A Polish rights organisation has also petioned the European anti-fraud office OLAF to investigate whether EU funds disbursed in Poland are not being misused by communities that call themselves "LGBT-free". OLAF declined to comment.
In Konskowola, which is part of Poland's eastern conservative heartland, some 70% of residents voted for Duda, a devout Catholic.
Konskowola authorities say their aim is not to discriminate against any individuals.
In its June 2019 declaration, the council said it opposed any public activity aimed at "promoting the ideology of the LGBT movement", and declared it would protect its school and its families from anything that would contradict Christian values.
But dissent in Konskowola, which has a population of just over 2,000, is brewing.

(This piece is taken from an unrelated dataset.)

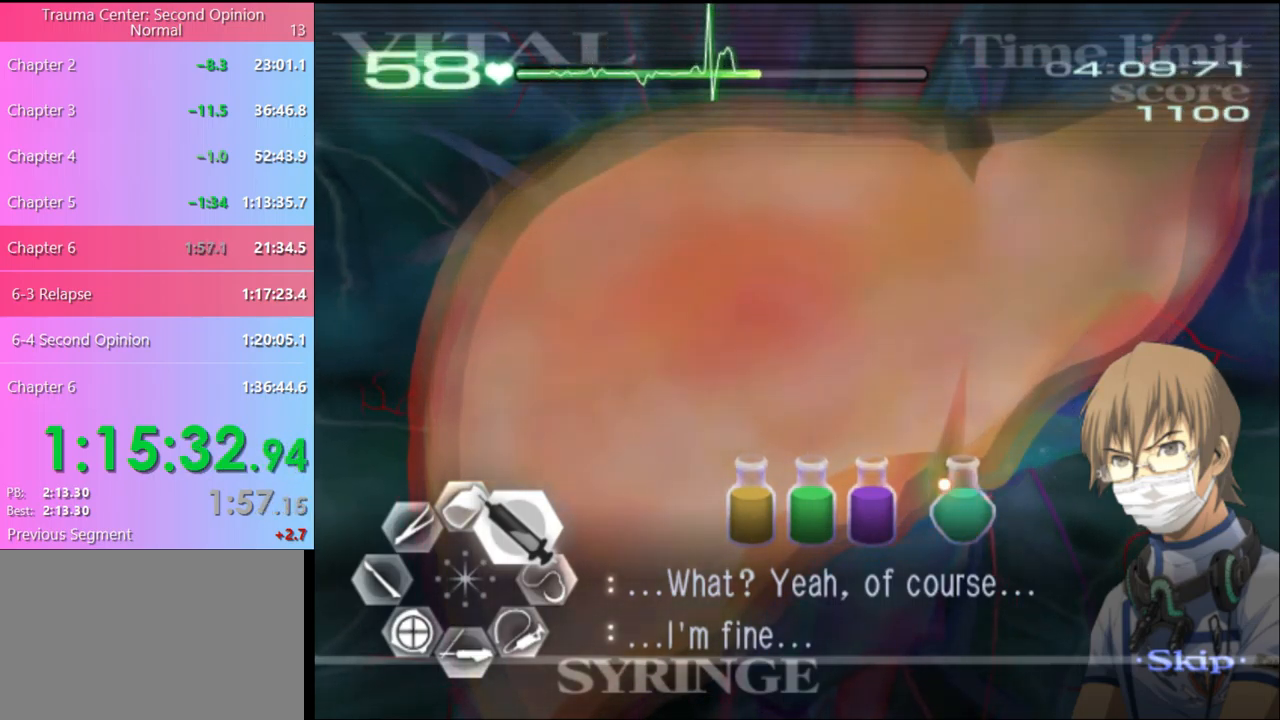
{"keys": ["d", "w"], "mouse": ["left"], "events": [[233, "mouse_left", "down"]]}
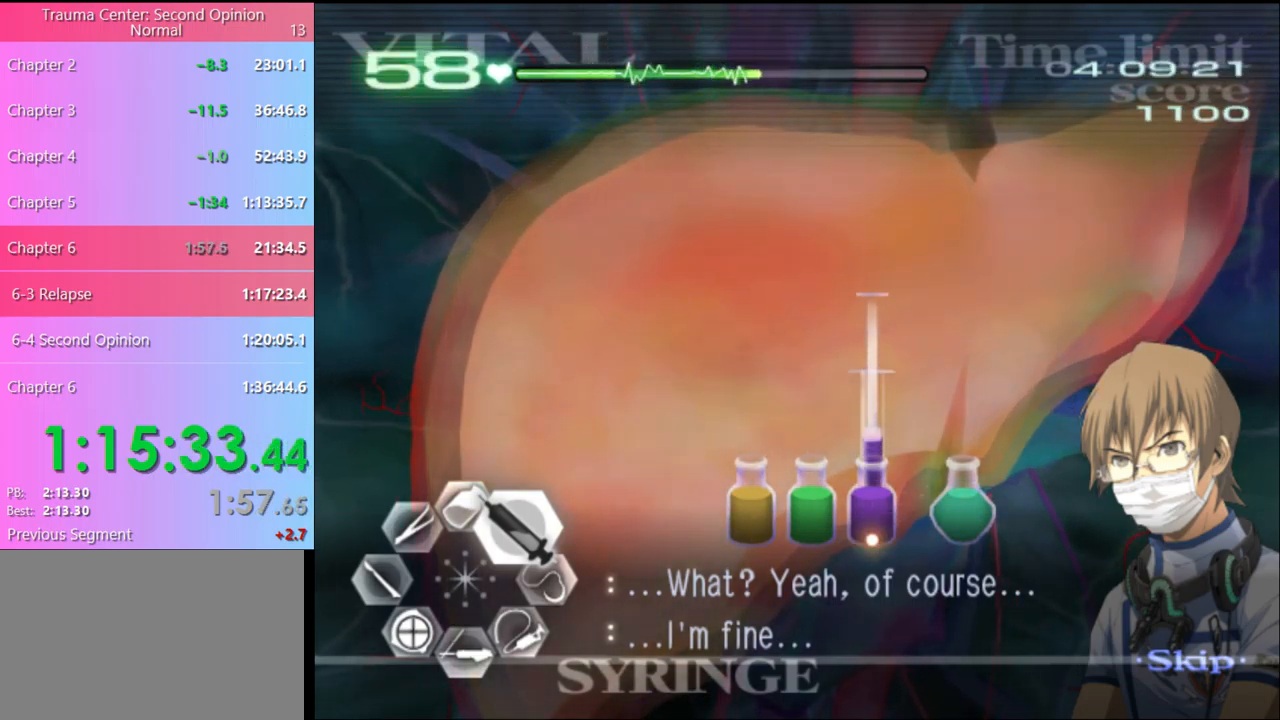
{"keys": ["d", "w"], "mouse": [], "events": [[266, "mouse_left", "up"]]}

Mayor Stanislaw Golebiowski says the council should have never taken up the issue and should now reconsider it. He feels too much is at stake.
He hopes to use EU cash to fund some of his 7-9 million euro project to modernise irrigation systems, made more urgent in recent years due to dropping groundwater levels, for the town's prize rose fields and other flowers it grows.
Like thousands of towns and villages across Poland, which joined the EU in 2004 and has received some 36 million euros ($41 million) in aid since, Konskowola has spent the cash on projects to improve the standard of living in a nation ravaged by World War Two and four decades of communism.
Honorata Sadurska, 26, a veterinarian from Konskowola and a lesbian, says she believes homophobic reactions are on the rise.
"It's happened that I was pushed on the bus or that someone has yelled something not nice to me. Is it because of the council's declaration?," she told Reuters.
"I don't know what came first, the chicken or the egg."